Rows from the left relation are loaded into the cache one row partition at a time. This partition is then set as the partition for reading the right row-partitioned table. When the end of the partition for the right table is reached, the system reloads the left cache with the next row partition, and the process is repeated.
For example, if there are 100 row partitions in the row-partitioned table and only 5 are needed to answer the join request, the system does not join the other 95 row partitions, providing a 95% resource saving for the operation.
- The primary indexes
- The system-derived PARTITION columns
- The partitioning columns of the row-partitioned table
- The column in the other table being equated with the partitioning column of the row-partitioned table
Product Join with Dynamic Row Partition Elimination for Character Partitioning
- The estimated cost of the join is less than the estimated cost of all other join types.

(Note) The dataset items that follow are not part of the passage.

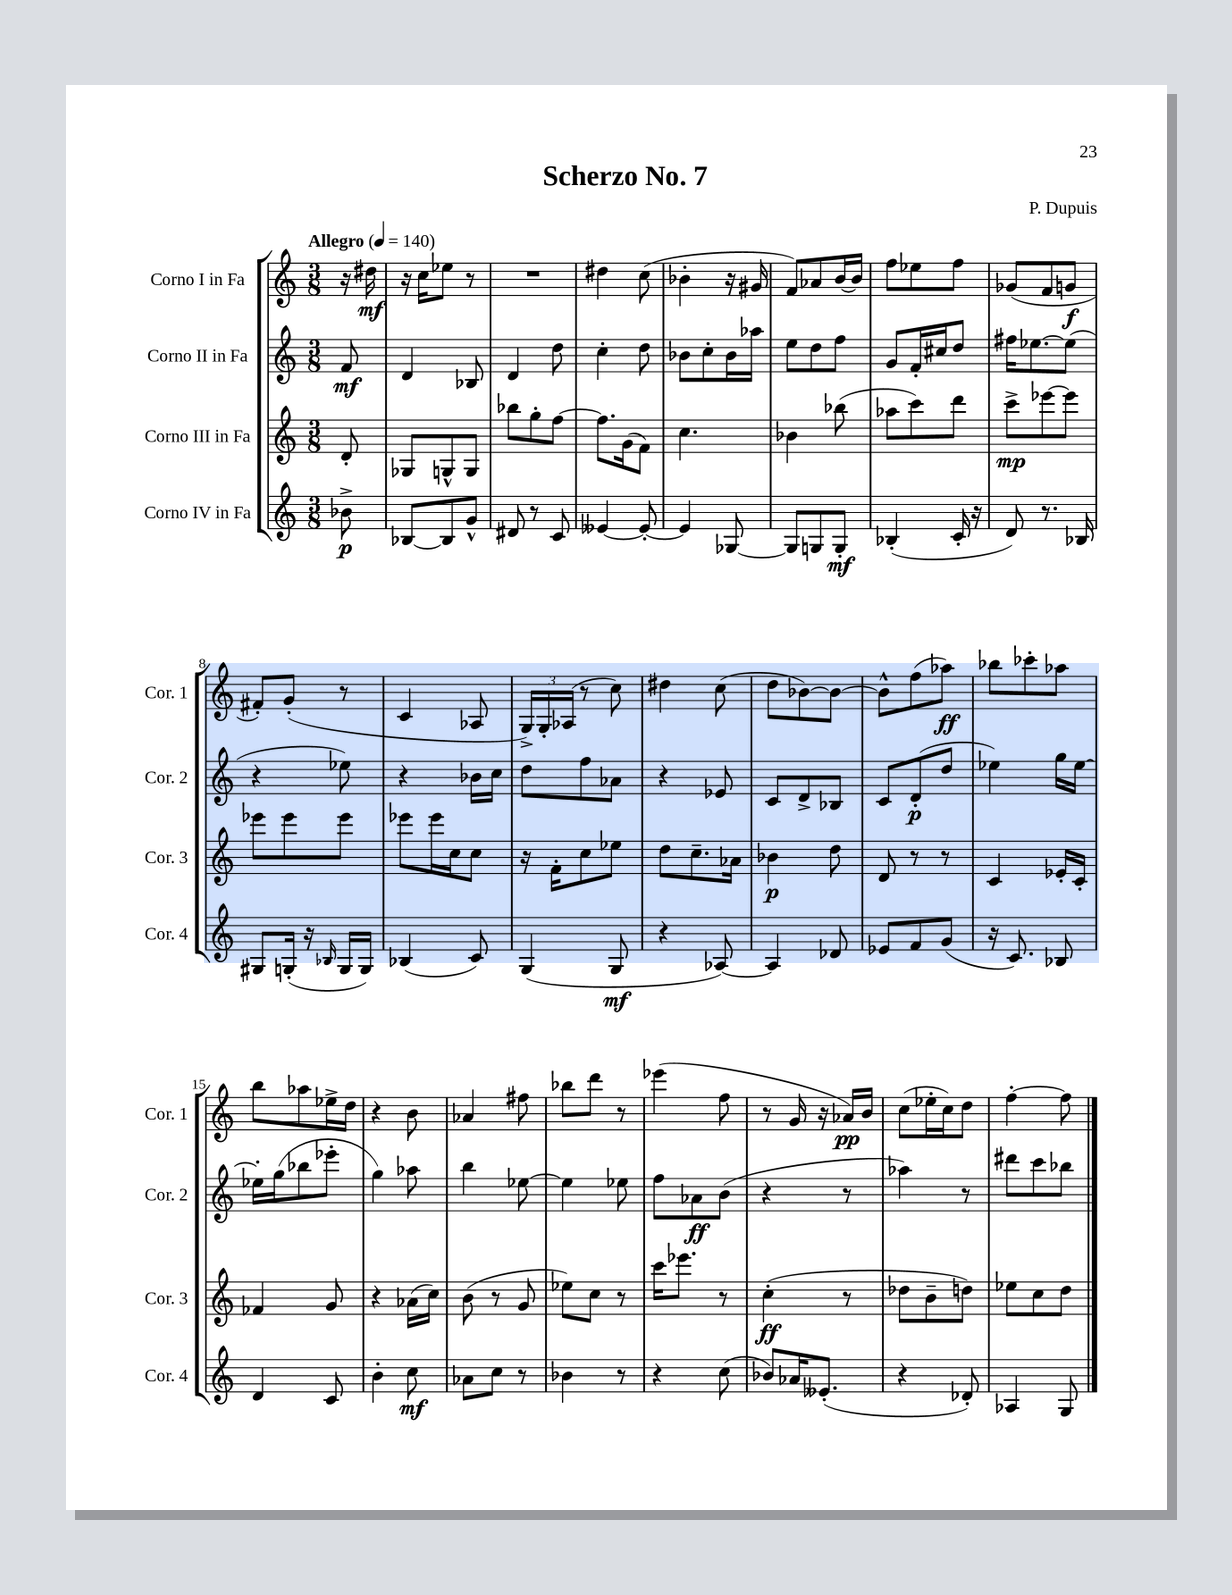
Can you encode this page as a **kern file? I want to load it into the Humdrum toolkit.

**kern	**dynam	**kern	**dynam	**kern	**dynam	**kern	**dynam
*part4	*part4	*part3	*part3	*part2	*part2	*part1	*part1
*staff4	*staff4	*staff3	*staff3	*staff2	*staff2	*staff1	*staff1
*I"Corno IV in Fa	*	*I"Corno III in Fa	*	*I"Corno II in Fa	*	*I"Corno I in Fa	*
*I'Cor. 4	*	*I'Cor. 3	*	*I'Cor. 2	*	*I'Cor. 1	*
*clefG2	*	*clefG2	*	*clefG2	*	*clefG2	*
*k[]	*	*k[]	*	*k[]	*	*k[]	*
*M3/8	*	*M3/8	*	*M3/8	*	*M3/8	*
*MM140	*	*MM140	*	*MM140	*	*MM140	*
=	=	=	=	=	=	=	=
!	!	!	!	!	!	!LO:TX:a:B:t=Allegro	!
8b-X^\	p	8d'/	.	8f/	mf	16r	.
.	.	.	.	.	.	16dd#X\	mf
=1	=1	=1	=1	=1	=1	=1	=1
[8B-X/L	.	8G-X/L	.	4d/	.	16r	.
.	.	.	.	.	.	16cc\KL	.
8B-/]	.	8Gn^^/	.	.	.	8ee-X\J	.
8g^^/J	.	8G/J	.	8B-X/	.	8r	.
=2	=2	=2	=2	=2	=2	=2	=2
8d#X/	.	8bb-X\L	.	4d/	.	4.r	.
8r	.	8gg'\	.	.	.	.	.
8c/	.	[8ff\J	.	8dd\	.	.	.
=3	=3	=3	=3	=3	=3	=3	=3
[4e--X/	.	8.ff\L]	.	4cc'\	.	4dd#X\	.
.	.	(16g\k	.	.	.	.	.
8e--'/_	.	8f\J)	.	8dd\	.	(8cc\	.
=4	=4	=4	=4	=4	=4	=4	=4
4e--/]	.	4.cc\	.	8b-X\L	.	4b-X'\	.
.	.	.	.	8cc'\	.	.	.
[8G-X/	.	.	.	16b-\L	.	16r	.
.	.	.	.	16aa-X\JJ	.	16g#X/	.
=5	=5	=5	=5	=5	=5	=5	=5
8G-/L]	.	4b-X\	.	8ee\L	.	8f/L)	.
8Gn/	.	.	.	8dd\	.	8a-X/	.
8G'/J	mf	(8bb-X\	.	8ff\J	.	[16b/L	.
.	.	.	.	.	.	16b/JJ]	.
=6	=6	=6	=6	=6	=6	=6	=6
(4B-X'/	.	8aa-X\L	.	8g/L	.	8ff\L	.
.	.	8ccc\)	.	16f'/L	.	8ee-X\	.
.	.	.	.	16cc#X/J	.	.	.
16c'/	.	8ddd\J	.	8dd/J	.	8ff\J	.
16r	.	.	.	.	.	.	.
=7	=7	=7	=7	=7	=7	=7	=7
8d/)	.	8ccc^\L	mp	16ff#X\KL	.	(8g-X/L	.
.	.	.	.	[8.ee-X\	.	.	.
8.r	.	[8eee-X\	.	.	.	8f/	.
.	.	8eee-\J]	.	(8ee-\J]	.	8gn/J	f
16B-X/	.	.	.	.	.	.	.
!!LO:LB:g=z
=8	=8	=8	=8	=8	=8	=8	=8
8G#X/L	.	8eee-X\L	.	4r	.	8f#X'/L)	.
(16Gn'/Jk	.	8eee-\	.	.	.	(8g'/J	.
16r	.	.	.	.	.	.	.
16qqB-X/	.	.	.	.	.	.	.
16G/LL	.	8eee-\J	.	8ee-X\)	.	8r	.
16G/JJ)	.	.	.	.	.	.	.
=9	=9	=9	=9	=9	=9	=9	=9
(4B-X/	.	8eee-X\L	.	4r	.	4c/	.
.	.	16eee-\L	.	.	.	.	.
.	.	16cc\J	.	.	.	.	.
8c/)	.	8cc\J	.	16b-X\LL	.	8A-X/	.
.	.	.	.	16cc\JJ	.	.	.
=10	=10	=10	=10	=10	=10	=10	=10
(4G/	.	16r	.	8dd\L	.	24G^/LL)	.
.	.	.	.	.	.	24G'/	.
.	.	16f'\KL	.	.	.	.	.
.	.	.	.	.	.	(24A-X/JJ	.
.	.	8cc\	.	8ff\	.	8r	.
8G/	mf	8ee-X\J	.	8a-X\J	.	8cc\)	.
=11	=11	=11	=11	=11	=11	=11	=11
4r	.	8dd\L	.	4r	.	4dd#X\	.
.	.	8.cc~\	.	.	.	.	.
[8A-X/)	.	.	.	8e-X/	.	(8cc\	.
.	.	16a-X\Jk	.	.	.	.	.
=12	=12	=12	=12	=12	=12	=12	=12
4A-/]	.	4b-X\	p	8c/L	.	8dd\L	.
.	.	.	.	8d^/	.	[8b-X\)	.
8d-X/	.	8dd\	.	8B-X/J	.	8b-\J_	.
=13	=13	=13	=13	=13	=13	=13	=13
8e-X/L	.	8d/	.	8c/L	.	8b-^^\L]	.
8f/	.	8r	.	(8d'/	p	(8ff\	.
(8g/J	.	8r	.	8dd/J	.	8aa-X\J)	ff
=14	=14	=14	=14	=14	=14	=14	=14
16r	.	4c/	.	4ee-X\)	.	8bb-X\L	.
8.c/)	.	.	.	.	.	.	.
.	.	.	.	.	.	8ccc-X'\	.
8B-X/	.	16e-X'/LL	.	16gg\LL	.	8aa-X\J	.
.	.	16c'/JJ	.	[16ee-\JJ	.	.	.
!!LO:LB:g=z
=15	=15	=15	=15	=15	=15	=15	=15
4d/	.	4f-X/	.	16ee-X'\LL]	.	8bb\L	.
.	.	.	.	(16gg\J	.	.	.
.	.	.	.	8bb-X\	.	8aa-X\	.
8c/	.	8g/	.	8eee-X'\J	.	16ee-X^\L	.
.	.	.	.	.	.	16dd\JJ	.
=16	=16	=16	=16	=16	=16	=16	=16
4b'\	.	4r	.	4gg\)	.	4r	.
8cc\	mf	(16a-X\LL	.	8aa-X\	.	8b\	.
.	.	16cc\JJ)	.	.	.	.	.
=17	=17	=17	=17	=17	=17	=17	=17
8a-X\L	.	(8b\	.	4bb\	.	4a-X/	.
8cc\J	.	8r	.	.	.	.	.
8r	.	8g/	.	[8ee-X\	.	8ff#X\	.
=18	=18	=18	=18	=18	=18	=18	=18
4b-X\	.	8ee-X\L)	.	4ee-\]	.	8bb-X\L	.
.	.	8cc\J	.	.	.	8ddd\J	.
8r	.	8r	.	8ee-X\	.	8r	.
=19	=19	=19	=19	=19	=19	=19	=19
4r	.	16ccc\KL	.	8ff\L	.	(4eee-X\	.
.	.	8.eee-X\J	.	.	.	.	.
.	.	.	.	8a-X\	ff	.	.
(8cc\	.	8r	.	(8b\J	.	8ff\	.
=20	=20	=20	=20	=20	=20	=20	=20
8b-X/L)	.	(4cc'\	ff	4r	.	8r	.
16a-X/K	.	.	.	.	.	16g/	.
(8.e--X'/J	.	.	.	.	.	16r	.
.	.	8r	.	8r	.	16a-X/LL)	pp
.	.	.	.	.	.	16b/JJ	.
=21	=21	=21	=21	=21	=21	=21	=21
4r	.	8dd-X\L	.	4aa-X\)	.	(8cc\L	.
.	.	8b~\	.	.	.	16ee-X'\L	.
.	.	.	.	.	.	16cc\J)	.
8d-X'/)	.	8ddn\J)	.	8r	.	8dd\J	.
=22	=22	=22	=22	=22	=22	=22	=22
4A-X/	.	8ee-X\L	.	8ddd#X\L	.	[4ff'\	.
.	.	8cc\	.	8ccc\	.	.	.
8G/	.	8dd\J	.	8bb-X\J	.	8ff\]	.
==	==	==	==	==	==	==	==
*-	*-	*-	*-	*-	*-	*-	*-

- There must no more than one character partitioning column at the partitioning level being considered.
- If the session collation or the collation of the row-partitioned table is either MULTINATIONAL or CHARSET_COLL, and if any comparison or string function involving any non-constant expressions in the partitioning expression at the partitioning level being considered is case insensitive, the session collation must match the collation of the row-partitioned table.The following functions and attribute are case-insensitive.
- LOWER function
- SOUNDEX function
- UPPER function
- UPPERCASE attribute
The following functions are case-sensitive.- CHAR2HEXINT
- TRANSLATE
- TRANSLATE_CHK
- TRIM
- VARGRAPHIC
Presence of the concatenation operator (||) marks the expression as having the property of being both case sensitive and case insensitive.
The following functions follow the same rules as comparison operators, function input arguments, and the default case sensitivity for the session mode that was in effect when the CPPI was created or modified, all of which the system examines to determine case sensitivity:- INDEX
- MINDEX
- POSITION
Specifying the SUBSTRING function does not affect case sensitivity.
- If the WHERE clause predicate that qualifies a row partitioning level for a product join with DPE is case insensitive, then all comparisons and all string functions in any non-constant expressions in the partitioning expression for that level must also be case-insensitive.
The WHERE clause predicate is considered to be case-insensitive if any of the comparisons or string functions involving non-constant expressions in the condition is case-insensitive.
For the Optimizer to specify a product join with DPE for a given row partitioning level, the collation for the current session need not match the collation for the row-partitioned table when all equality join terms on character partitioning columns are case-sensitive.